Coax cables can also be found in many networks. There are two types of coax cables commonly used in Ethernets. They are 10Base2 and 10Base5, or alternatively thinnet and thicknet. Coax cable consists of a solid copper wire surrounded with insulation. Around this insulation is a copper shield and an outer plastic insulator. Just as in STP cables the copper shield must be grounded at both ends in order to protect against EMI. The difference between thinnet and thicknet is that the solid copper wire has a diameter of 0.35cm in thinnet and a diameter of 1cm in thicknet.
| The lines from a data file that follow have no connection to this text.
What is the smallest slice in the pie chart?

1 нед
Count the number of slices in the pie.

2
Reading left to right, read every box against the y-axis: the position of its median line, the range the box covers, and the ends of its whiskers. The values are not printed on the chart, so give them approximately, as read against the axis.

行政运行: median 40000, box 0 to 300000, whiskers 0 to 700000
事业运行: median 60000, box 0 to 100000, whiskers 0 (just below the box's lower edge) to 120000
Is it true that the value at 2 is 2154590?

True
Both types provide a maximum data transfer rate of 100Mbps. The advantages of using coax cabling can be found in the maximum data transmission range. Thinnet has a maximum data transmission range of 185m, while thicknet has a maximum data transmission range of 500m. This is the reason that coax cables are often used as a backbone in network bus topologies.

A typical coax cable is shown here in Figure C.
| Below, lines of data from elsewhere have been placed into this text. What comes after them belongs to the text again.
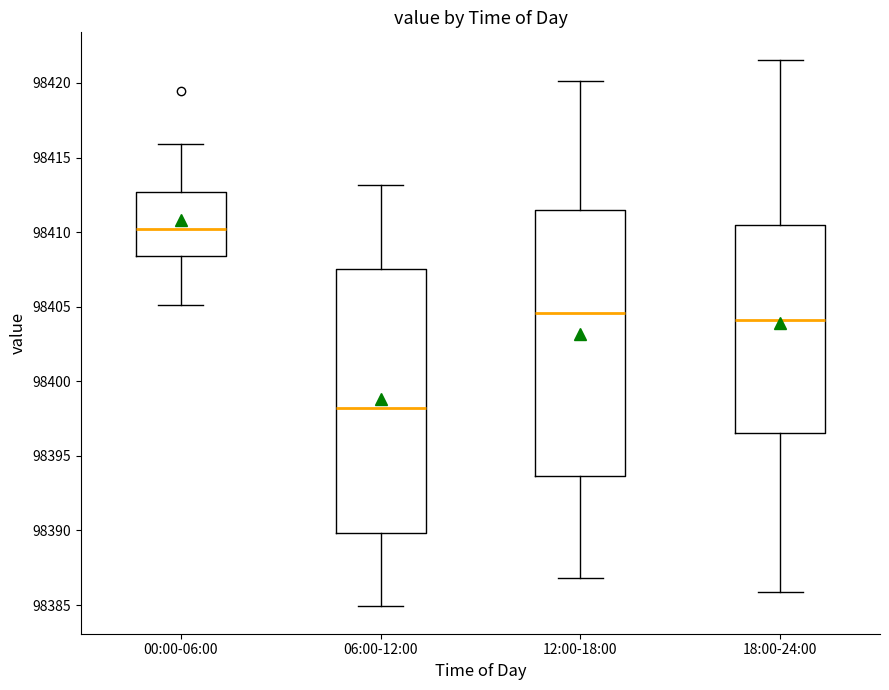

Reading left to right, transcribe this box plot: for each box, give where its median line is, the range the box spans, and where its two whiskers end, as read against the y-axis. The values are not printed on the chart, so give them approximately, as read against the axis.

00:00-06:00: median 98410.0, box 98408.5 to 98412.5, whiskers 98405.0 to 98416.0
06:00-12:00: median 98398.0, box 98390.0 to 98407.5, whiskers 98385.0 to 98413.0
12:00-18:00: median 98404.5, box 98393.5 to 98411.5, whiskers 98387.0 to 98420.0
18:00-24:00: median 98404.0, box 98396.5 to 98410.5, whiskers 98386.0 to 98421.5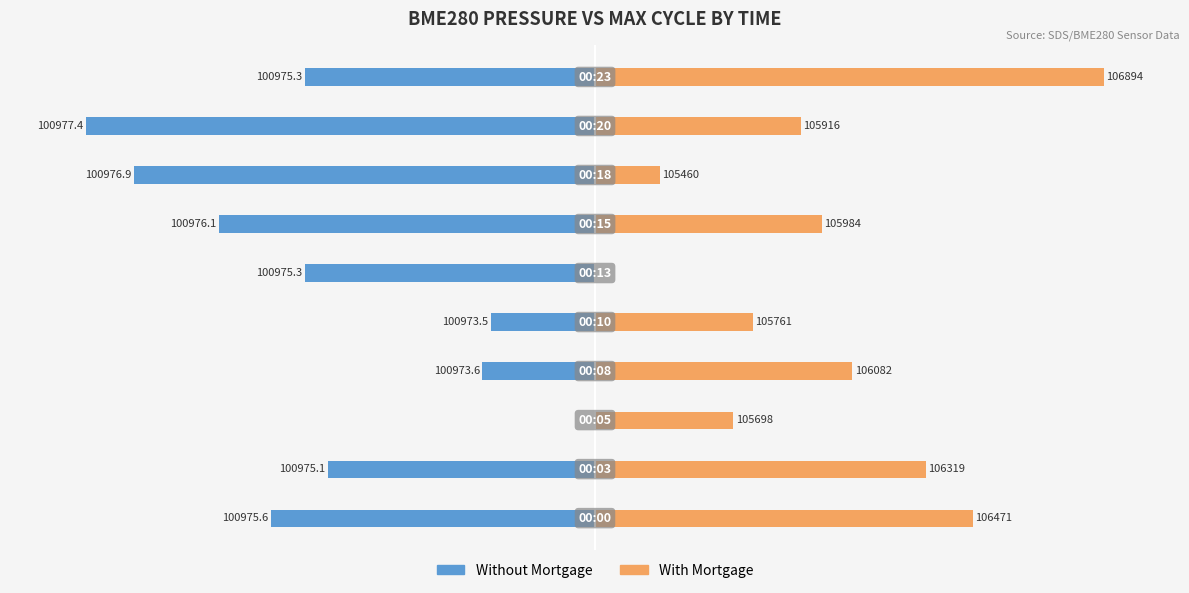

Are the bars horizontal?

Yes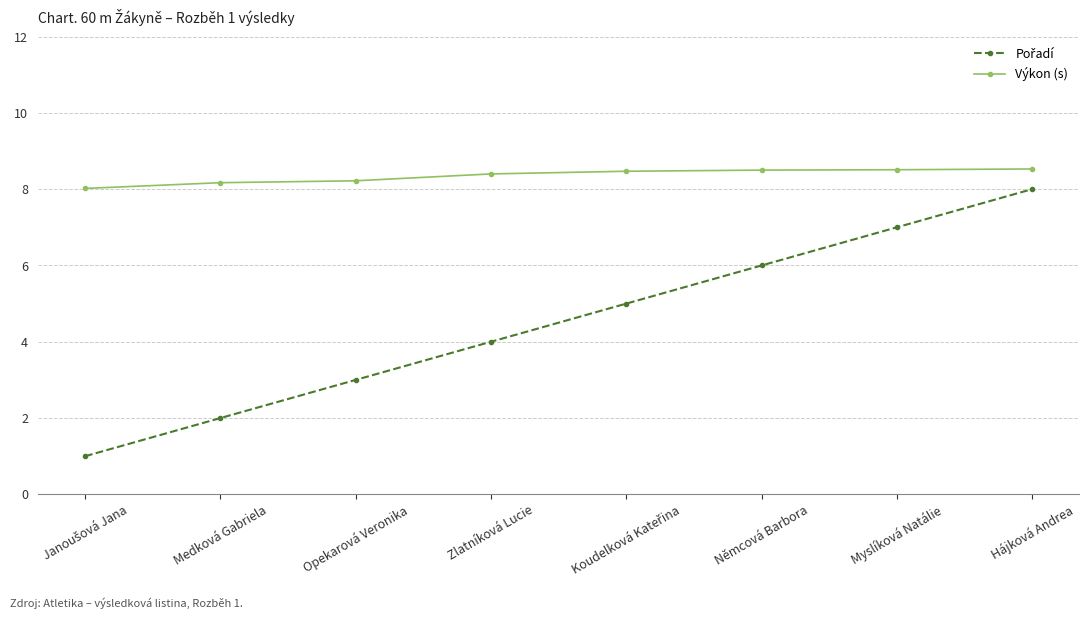

What is the minimum value shown in the chart?

1.0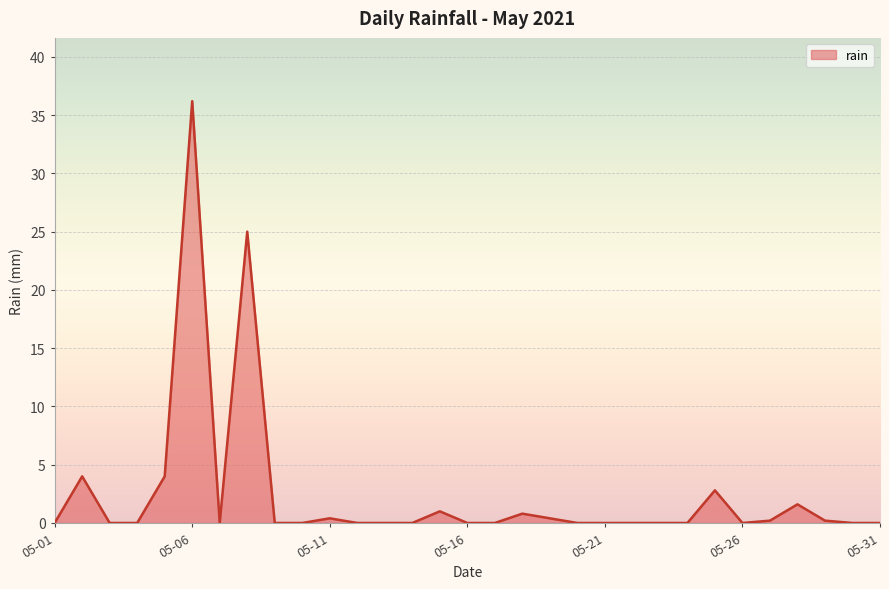

What is the greatest value displayed?

36.2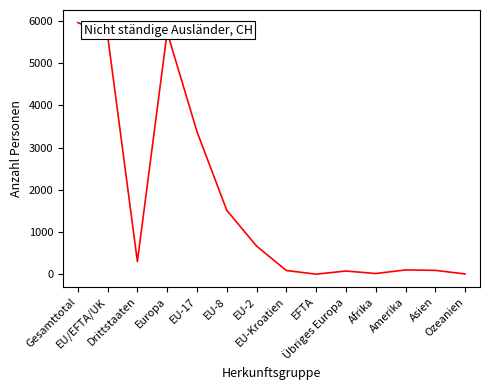

What is the greatest value displayed?

5963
Figure C: A coax cable from www.belkin.com

A major disadvantage of coax cabling is that the thickness of coax cables, especially thicknet cables, makes them very difficult to install and therefore they are more costly than the twisted pair cables. However, if your network is large the extra money spent on coax cabling may be offset by the money saved by not having to purchase repeaters needed to span long distances.

Fibre optic cables

Fibre optic cables are definitely cool. They provide a transmission length of 10km or more for single mode fibre, or 2km or more for multi mode fibre. Fibre optic cables can also provide maximum data transfer rates of more than 100Gbps.

Fibre optic cable, as shown in Figure D, consists of a glass core with a surrounding cladding. There is also a protective coating, strengthening fibres, and an outer coating. Data is transmitted via light through the glass core. Since data is not transferred with electric signals, fibre optic cables are not affected by EMI. Another advantage of fibre optic cables is that the cable is not affected by water. The performance of coax cables and twisted pair cables can be significantly degraded if water penetrates the cable. This makes fibre optic cables ideal for spanning long distances outside.
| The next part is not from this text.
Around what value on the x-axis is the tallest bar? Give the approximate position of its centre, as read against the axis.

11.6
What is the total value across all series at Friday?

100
Figure D: Fibre optic cables from www.fibrepulse.com.

The major disadvantage of fibre optic cables is the cost. It is far more expensive to use fibre optic cable than any other cable discussed in this article. Fibre optic cables can also be quite fragile. The inner glass core can be broken if the cable is pulled too hard, or bent around a sharp corner. In many networks that use fibre optic cabling, cables are often replaced because they have been broken, thus adding additional costs.

Conclusion

As I mentioned in the introduction of this article, the choice of cabling in a network is a balance of cost and performance. The biggest reason twisted pair cabling has become so pervasive is because of the very low cost and relatively high maximum data transfer rates.

As the cost of fibre optic cable decreases, you will no doubt see this as the cabling of choice in more and more networks. In future articles I will give examples of the different types of fibre optic cables, and some of the more unique challenges that come along with this technology.